Non è ancora chiaro se la Nigeria, prima economia del continente, aderirà al progetto. Di certo l’abbandono del franco Cfa è stato voluto, in maniera insistente, dal Ghana, Paese anglofono che ha una sua moneta (il Cedi ghanese).

Ma ciò che colpisce di più  è che la nuova moneta, l’Eco, potrebbe essere ancorato allo yuan cinese, per evitare oscillazioni pericolose per i mercati. Ciò che accaduto con il franco Cfa ancorato all’Euro. Il progetto di moneta unica della Cedeao è fortemente voluto dal Ghana, principale partner commerciale della Cina nell’area, e con una moneta abbastanza instabile.

Insomma, l’Africa Occidentale, se non tutta, vorrebbe passare, con questa decisione, dalla tutela francese a quella cinese. Ciò dimostra, inoltre, che per questi paesi non è pensabile garantire la stabilità monetaria senza un ancoraggio a una moneta forte. Il Franco Cfa, negli anni, ha garantito proprio questo: stabilità e bassa inflazione, a differenza di ciò che è accaduto nei Paesi dell’area che non avevano adottato quella moneta, il Ghana, ancora, ne è un esempio. Con l’avvento dell’Eco si compie il progetto cinese: la diplomazia della trappola del debito, proprio voluta da Pechino. La Cina non presta denaro a “free”, intende essere ripagata, come normale che sia, ma si garantisce la restituzione dei denari prestati stipulando clausole spesso capestro. Un esempio significativo da questo punto di vista è Gibuti, dove ha sede la prima base permanente all’estero della Cina.

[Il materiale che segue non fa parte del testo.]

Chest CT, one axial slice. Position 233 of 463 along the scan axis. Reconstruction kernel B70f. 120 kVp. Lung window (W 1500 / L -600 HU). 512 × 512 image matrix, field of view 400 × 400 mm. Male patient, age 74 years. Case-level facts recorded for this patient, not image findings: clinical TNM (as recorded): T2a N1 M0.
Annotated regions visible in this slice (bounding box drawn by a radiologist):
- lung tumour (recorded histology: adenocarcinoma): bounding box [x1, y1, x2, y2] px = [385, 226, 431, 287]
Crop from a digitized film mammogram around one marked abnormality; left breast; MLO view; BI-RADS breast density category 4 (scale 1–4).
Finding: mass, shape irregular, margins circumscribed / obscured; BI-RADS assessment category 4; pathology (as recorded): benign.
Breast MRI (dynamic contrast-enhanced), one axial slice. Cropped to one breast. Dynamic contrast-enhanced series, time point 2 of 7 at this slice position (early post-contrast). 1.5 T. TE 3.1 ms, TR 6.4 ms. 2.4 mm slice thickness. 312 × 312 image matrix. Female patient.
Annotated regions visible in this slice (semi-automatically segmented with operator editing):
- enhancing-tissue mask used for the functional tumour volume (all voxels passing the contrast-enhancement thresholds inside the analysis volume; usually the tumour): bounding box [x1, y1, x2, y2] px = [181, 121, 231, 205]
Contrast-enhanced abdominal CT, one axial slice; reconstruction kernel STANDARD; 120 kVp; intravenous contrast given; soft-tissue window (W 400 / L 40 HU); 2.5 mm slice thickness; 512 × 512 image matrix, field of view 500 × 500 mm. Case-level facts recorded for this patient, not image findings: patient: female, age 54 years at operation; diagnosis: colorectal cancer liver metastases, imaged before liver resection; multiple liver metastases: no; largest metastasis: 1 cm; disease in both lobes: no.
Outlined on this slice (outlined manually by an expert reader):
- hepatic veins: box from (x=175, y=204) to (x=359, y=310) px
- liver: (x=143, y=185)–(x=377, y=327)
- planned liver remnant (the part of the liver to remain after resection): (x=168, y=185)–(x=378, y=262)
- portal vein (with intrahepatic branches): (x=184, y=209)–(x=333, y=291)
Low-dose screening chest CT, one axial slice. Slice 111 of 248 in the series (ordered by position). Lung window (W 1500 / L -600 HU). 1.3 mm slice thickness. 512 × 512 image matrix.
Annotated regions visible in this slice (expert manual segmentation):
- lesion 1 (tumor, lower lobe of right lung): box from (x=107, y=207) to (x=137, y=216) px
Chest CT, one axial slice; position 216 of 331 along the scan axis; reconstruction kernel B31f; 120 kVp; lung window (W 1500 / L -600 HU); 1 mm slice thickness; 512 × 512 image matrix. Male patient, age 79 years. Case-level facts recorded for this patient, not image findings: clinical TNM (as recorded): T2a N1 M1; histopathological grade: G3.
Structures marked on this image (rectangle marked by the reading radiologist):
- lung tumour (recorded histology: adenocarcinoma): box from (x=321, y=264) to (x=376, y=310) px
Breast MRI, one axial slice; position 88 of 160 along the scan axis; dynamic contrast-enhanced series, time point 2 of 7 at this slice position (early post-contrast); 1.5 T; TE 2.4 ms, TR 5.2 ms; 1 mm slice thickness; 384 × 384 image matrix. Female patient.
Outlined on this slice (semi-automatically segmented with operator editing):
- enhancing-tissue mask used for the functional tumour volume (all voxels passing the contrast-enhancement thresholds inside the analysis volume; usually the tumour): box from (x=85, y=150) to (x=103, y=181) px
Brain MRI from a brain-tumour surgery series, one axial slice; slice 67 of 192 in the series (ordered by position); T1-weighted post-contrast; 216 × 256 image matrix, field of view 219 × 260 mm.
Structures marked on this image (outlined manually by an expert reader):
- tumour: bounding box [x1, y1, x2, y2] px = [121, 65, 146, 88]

Pechino ha investito 15 miliardi di dollari per lo sviluppo del principale porto e delle infrastrutture collegate. L’82% del debito estero è detenuto da Pechino e in caso di inadempienza, Gibuti potrebbe cedere ai cinesi il controllo del proto strategico di Doraleh, all’ingresso del Mar Rosso e del Canale di Suez. Gibuti è solo un esempio, ma ci sono altri paesi – la Repubblica del Congo e lo Zambia – dove i prestiti cinesi sono il principale fattore di rischio del debito. La diplomazia della trappola del debito è ciò che preoccupa sopra ogni altra cosa. Il Fondo monetario internazionale e la Banca mondiale sono allarmati del fatto che i prestiti cinesi aumentano il debito africano, raddoppiato in cinque anni e detenuto da Pechino per il 14%, in una relazione squilibrata. E nel 40% dei paesi sub-sahariani a basso reddito il debito sta crescendo. Quella del debito estero, inoltre, è una guerra aperta tra Cina e Stati Uniti. Il segretario di Stato americano per gli affari con l’Africa, Tibor Peter Nagy, recentemente ha ammonito gli stati africani: chi non sarà in grado di ripagare i debiti contratti, soprattutto con la Cina, non creda che l’Occidente venga in loro soccorso. Ma evidentemente questi moniti hanno poco peso. Per tornare a quella che potrebbe essere la moneta, nel 2020, della Cedeao, l’Eco, occorre sottolineare che il Ghana è il principale partner commerciale della Cina nell’area: il commercio bilaterale è passato da meno di 100 milioni di dollari nel Duemila a 6,7 miliardi nel 2017. La metà della massa monetaria della comunità economica dell’Africa Occidentale circola in Costa d’Avorio e il 40% delle merci viene esportata attraverso il porto di Abidjan. Nel Duemila il debito nei confronti della Cina era pari a zero, tra il 2010 e il 2015 è diventato di 2,5 miliardi di dollari.